==== Task inputs ====

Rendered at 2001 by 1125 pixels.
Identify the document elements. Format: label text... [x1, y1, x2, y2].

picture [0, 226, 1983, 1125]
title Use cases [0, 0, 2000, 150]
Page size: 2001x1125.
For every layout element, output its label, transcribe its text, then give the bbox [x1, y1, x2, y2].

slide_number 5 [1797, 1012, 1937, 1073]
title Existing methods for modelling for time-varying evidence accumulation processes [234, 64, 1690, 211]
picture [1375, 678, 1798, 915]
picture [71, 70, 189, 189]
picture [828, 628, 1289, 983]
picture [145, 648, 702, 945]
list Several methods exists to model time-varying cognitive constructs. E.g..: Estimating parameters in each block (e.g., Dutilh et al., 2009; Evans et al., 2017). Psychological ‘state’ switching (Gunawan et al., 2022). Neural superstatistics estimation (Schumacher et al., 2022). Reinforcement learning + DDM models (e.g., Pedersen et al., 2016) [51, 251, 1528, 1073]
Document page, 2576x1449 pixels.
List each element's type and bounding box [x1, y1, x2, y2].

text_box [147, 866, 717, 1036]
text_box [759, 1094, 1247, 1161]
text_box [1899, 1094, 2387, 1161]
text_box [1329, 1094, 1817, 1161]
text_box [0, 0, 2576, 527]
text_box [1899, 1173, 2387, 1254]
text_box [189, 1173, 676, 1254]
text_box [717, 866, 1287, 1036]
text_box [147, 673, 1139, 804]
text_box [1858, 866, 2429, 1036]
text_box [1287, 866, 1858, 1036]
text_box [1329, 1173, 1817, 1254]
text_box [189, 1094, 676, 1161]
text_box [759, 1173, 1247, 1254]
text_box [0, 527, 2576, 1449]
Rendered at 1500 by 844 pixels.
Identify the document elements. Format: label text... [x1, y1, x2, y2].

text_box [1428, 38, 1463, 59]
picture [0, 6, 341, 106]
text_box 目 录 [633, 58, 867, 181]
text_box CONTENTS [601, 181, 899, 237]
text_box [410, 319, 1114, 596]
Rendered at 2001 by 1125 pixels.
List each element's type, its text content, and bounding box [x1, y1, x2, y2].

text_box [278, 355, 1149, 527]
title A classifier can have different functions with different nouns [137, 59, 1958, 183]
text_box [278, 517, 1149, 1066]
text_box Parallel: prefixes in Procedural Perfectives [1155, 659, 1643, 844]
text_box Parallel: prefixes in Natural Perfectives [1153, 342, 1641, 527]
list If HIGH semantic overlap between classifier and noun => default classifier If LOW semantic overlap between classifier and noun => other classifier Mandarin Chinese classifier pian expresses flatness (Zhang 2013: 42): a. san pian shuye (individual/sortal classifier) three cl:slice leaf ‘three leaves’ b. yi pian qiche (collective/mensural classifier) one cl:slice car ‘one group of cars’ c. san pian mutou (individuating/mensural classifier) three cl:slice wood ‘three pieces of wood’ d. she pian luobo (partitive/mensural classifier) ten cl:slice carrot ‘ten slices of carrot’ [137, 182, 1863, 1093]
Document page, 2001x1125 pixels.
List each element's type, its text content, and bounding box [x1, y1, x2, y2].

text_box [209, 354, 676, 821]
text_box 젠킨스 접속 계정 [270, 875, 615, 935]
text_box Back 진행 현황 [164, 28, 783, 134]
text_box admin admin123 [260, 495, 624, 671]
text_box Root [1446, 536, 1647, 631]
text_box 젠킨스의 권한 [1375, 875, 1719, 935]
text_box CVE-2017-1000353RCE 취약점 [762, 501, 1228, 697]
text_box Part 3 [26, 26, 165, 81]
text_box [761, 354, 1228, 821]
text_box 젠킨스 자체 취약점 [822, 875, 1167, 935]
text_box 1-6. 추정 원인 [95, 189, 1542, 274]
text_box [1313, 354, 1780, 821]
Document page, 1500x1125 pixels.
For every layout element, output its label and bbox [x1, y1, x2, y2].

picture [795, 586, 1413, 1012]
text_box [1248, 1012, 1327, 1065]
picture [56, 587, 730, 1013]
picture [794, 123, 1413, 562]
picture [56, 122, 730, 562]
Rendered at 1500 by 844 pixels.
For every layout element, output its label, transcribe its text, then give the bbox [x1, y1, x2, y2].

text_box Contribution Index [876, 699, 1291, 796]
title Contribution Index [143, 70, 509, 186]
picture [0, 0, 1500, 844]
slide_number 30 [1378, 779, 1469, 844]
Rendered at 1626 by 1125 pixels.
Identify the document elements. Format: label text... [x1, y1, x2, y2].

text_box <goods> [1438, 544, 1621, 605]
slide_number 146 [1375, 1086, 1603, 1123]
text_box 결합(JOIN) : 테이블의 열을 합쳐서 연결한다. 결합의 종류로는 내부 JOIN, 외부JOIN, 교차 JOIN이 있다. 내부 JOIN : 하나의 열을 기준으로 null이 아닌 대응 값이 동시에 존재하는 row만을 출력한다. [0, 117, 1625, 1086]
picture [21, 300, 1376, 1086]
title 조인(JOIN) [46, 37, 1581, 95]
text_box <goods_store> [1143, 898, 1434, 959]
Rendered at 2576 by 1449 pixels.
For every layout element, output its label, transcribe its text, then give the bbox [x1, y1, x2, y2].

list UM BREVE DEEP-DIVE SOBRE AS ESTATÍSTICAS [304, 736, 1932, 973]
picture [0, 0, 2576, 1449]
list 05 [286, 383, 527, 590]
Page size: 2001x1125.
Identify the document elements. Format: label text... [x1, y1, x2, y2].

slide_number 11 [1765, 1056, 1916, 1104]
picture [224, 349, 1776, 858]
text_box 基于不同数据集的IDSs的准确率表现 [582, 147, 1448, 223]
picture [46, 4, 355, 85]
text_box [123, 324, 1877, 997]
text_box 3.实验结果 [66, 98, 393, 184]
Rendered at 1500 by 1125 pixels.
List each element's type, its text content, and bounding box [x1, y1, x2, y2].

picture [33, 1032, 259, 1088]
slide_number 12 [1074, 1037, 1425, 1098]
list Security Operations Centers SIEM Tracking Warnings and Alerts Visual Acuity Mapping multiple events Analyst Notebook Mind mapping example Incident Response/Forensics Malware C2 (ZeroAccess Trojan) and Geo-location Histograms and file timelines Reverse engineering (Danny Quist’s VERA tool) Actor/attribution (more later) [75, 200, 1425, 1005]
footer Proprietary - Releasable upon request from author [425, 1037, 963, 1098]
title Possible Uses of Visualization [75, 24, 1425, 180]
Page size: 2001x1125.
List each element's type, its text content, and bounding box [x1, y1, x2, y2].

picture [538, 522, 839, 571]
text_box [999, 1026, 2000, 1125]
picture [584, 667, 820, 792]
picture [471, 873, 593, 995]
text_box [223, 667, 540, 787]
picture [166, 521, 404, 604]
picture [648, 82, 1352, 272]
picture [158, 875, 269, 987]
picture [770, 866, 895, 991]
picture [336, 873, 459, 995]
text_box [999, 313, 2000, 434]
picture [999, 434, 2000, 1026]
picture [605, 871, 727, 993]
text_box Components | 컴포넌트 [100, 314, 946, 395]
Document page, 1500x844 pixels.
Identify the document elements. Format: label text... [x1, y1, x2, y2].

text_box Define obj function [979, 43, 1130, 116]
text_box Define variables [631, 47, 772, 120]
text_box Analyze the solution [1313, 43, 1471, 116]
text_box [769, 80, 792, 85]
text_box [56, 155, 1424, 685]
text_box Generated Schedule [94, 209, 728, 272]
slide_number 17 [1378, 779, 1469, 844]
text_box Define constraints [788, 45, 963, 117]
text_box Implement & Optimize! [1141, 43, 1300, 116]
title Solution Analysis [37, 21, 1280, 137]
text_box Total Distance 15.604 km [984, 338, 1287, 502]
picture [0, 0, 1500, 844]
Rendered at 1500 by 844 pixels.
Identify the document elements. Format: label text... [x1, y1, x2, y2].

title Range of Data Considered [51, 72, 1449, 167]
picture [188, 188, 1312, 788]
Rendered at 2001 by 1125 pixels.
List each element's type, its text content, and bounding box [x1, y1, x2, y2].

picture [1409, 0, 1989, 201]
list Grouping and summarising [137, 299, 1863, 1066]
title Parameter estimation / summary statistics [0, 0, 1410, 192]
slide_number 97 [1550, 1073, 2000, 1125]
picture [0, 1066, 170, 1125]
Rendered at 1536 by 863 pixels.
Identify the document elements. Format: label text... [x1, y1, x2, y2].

====

From the records above, print exactly the lines that run from the line with "Rendered at 2576 by 1449 pixels." to the line with "Rendered at 1500 by 1125 pixels.", inclusive.

Rendered at 2576 by 1449 pixels.
For every layout element, output its label, transcribe its text, then give the bbox [x1, y1, x2, y2].

list UM BREVE DEEP-DIVE SOBRE AS ESTATÍSTICAS [304, 736, 1932, 973]
picture [0, 0, 2576, 1449]
list 05 [286, 383, 527, 590]
Page size: 2001x1125.
Identify the document elements. Format: label text... [x1, y1, x2, y2].

slide_number 11 [1765, 1056, 1916, 1104]
picture [224, 349, 1776, 858]
text_box 基于不同数据集的IDSs的准确率表现 [582, 147, 1448, 223]
picture [46, 4, 355, 85]
text_box [123, 324, 1877, 997]
text_box 3.实验结果 [66, 98, 393, 184]
Rendered at 1500 by 1125 pixels.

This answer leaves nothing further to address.